I have the following problem:
Suppose that $Y \sim \text{Poi}(1)$. Let $y \ge 0$ be an integer. Given that $Y = y$, suppose that $X$ has the discrete uniform law on $\{ 0, 1, \dots, y \}$.
(a) Show that $E[X \vert Y] = \dfrac{1}{2}Y$, and use this to find $E[X]$.
The provided solution is as follows:
We are given that $P(X = x \vert Y = y) = (y + 1)^{-1}$ for $x \in \{ 0, 1, \dots, y \}$, and $P(X = x \vert Y = y) = 0$ otherwise.

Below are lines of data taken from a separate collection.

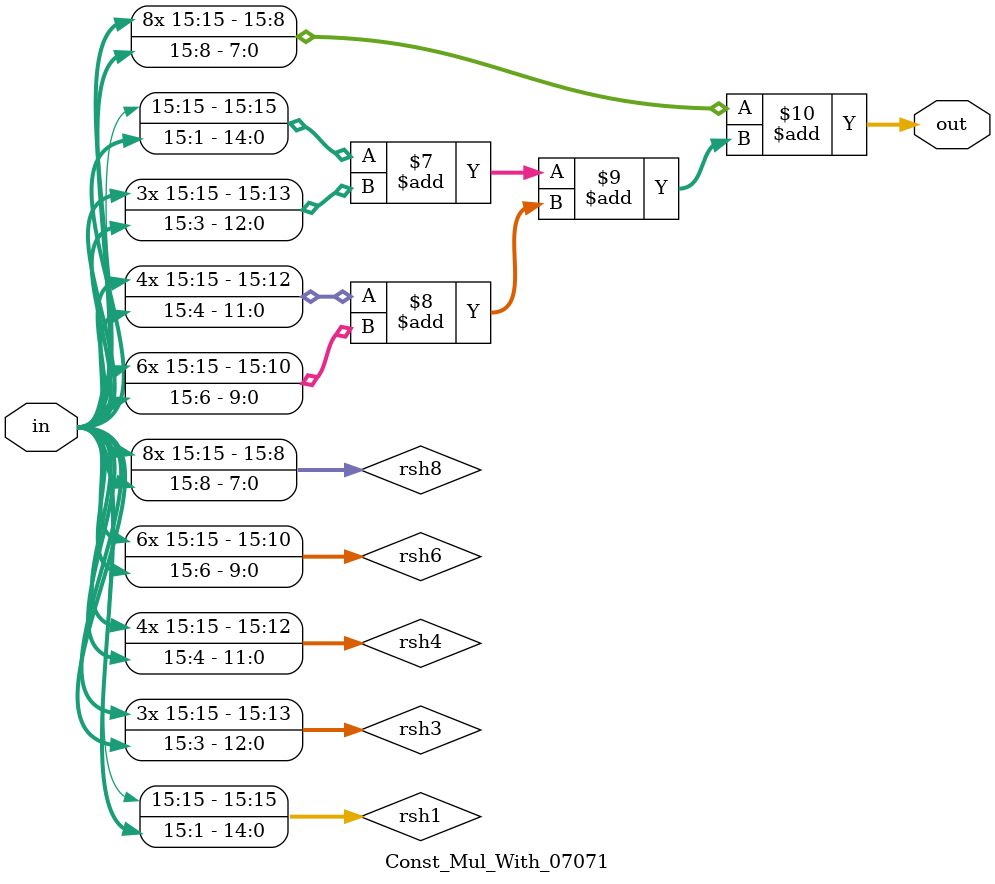
<source format=v>
module Const_Mul_With_07071(
    input  wire signed [15:0] in,
    output reg  signed [15:0] out
);

reg [15:0] rsh1;
reg [15:0] rsh3;
reg [15:0] rsh4;
reg [15:0] rsh6;
reg [15:0] rsh8;

always @(*) begin
    rsh1 = in >>> 1;
    rsh3 = in >>> 3;
    rsh4 = in >>> 4;
    rsh6 = in >>> 6;
    rsh8 = in >>> 8;
    out  = rsh8 + ((rsh1 + rsh3) + (rsh4 + rsh6));
end

endmodule
</source>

(a) From the conditional PMF, we can compute the conditional expectation of $X$ given $Y = y$:
$$\begin{align} E[X \vert Y = y] &= \sum_{x = 0}^y xP(X = x \vert Y = y) \\ &= (y + 1)^{-1} \sum_{x = 0}^y x \\ &= (y + 1)^{-1} \left[ \dfrac{y(y + 1)}{2} \right] \\ &= \dfrac{y}{2}. \end{align}$$
Therefore, $E[X \vert Y] = \dfrac{Y}{2}$. Now, since $Y \sim \text{Poi}(1)$, we know that $E[Y] = 1$. We now compute $E[X]$ using the law of total expectation:
$$\begin{align} E[X] &= E[E[X \vert Y]] \\ &= E \left[ \dfrac{Y}{2} \right] \\ &= \dfrac{1}{2} E[Y] \\ &= \left( \dfrac{1}{2} \right) (1) \\ &= \dfrac{1}{2}. \end{align}$$
How is it that $\sum\limits_{x = 0}^y x = \dfrac{y(y + 1)}{2}$?
I would appreciate it if someone would please take the time to explain this.
You can think of $1+2+\ldots+y$ as a 'staircase' whose upper column has height $y$. Double it and lay it on itself. Then you get a $y\times y$ square, with the diagonal counted twice. So $2\sum_{x=0}^y x = y^2+y%$.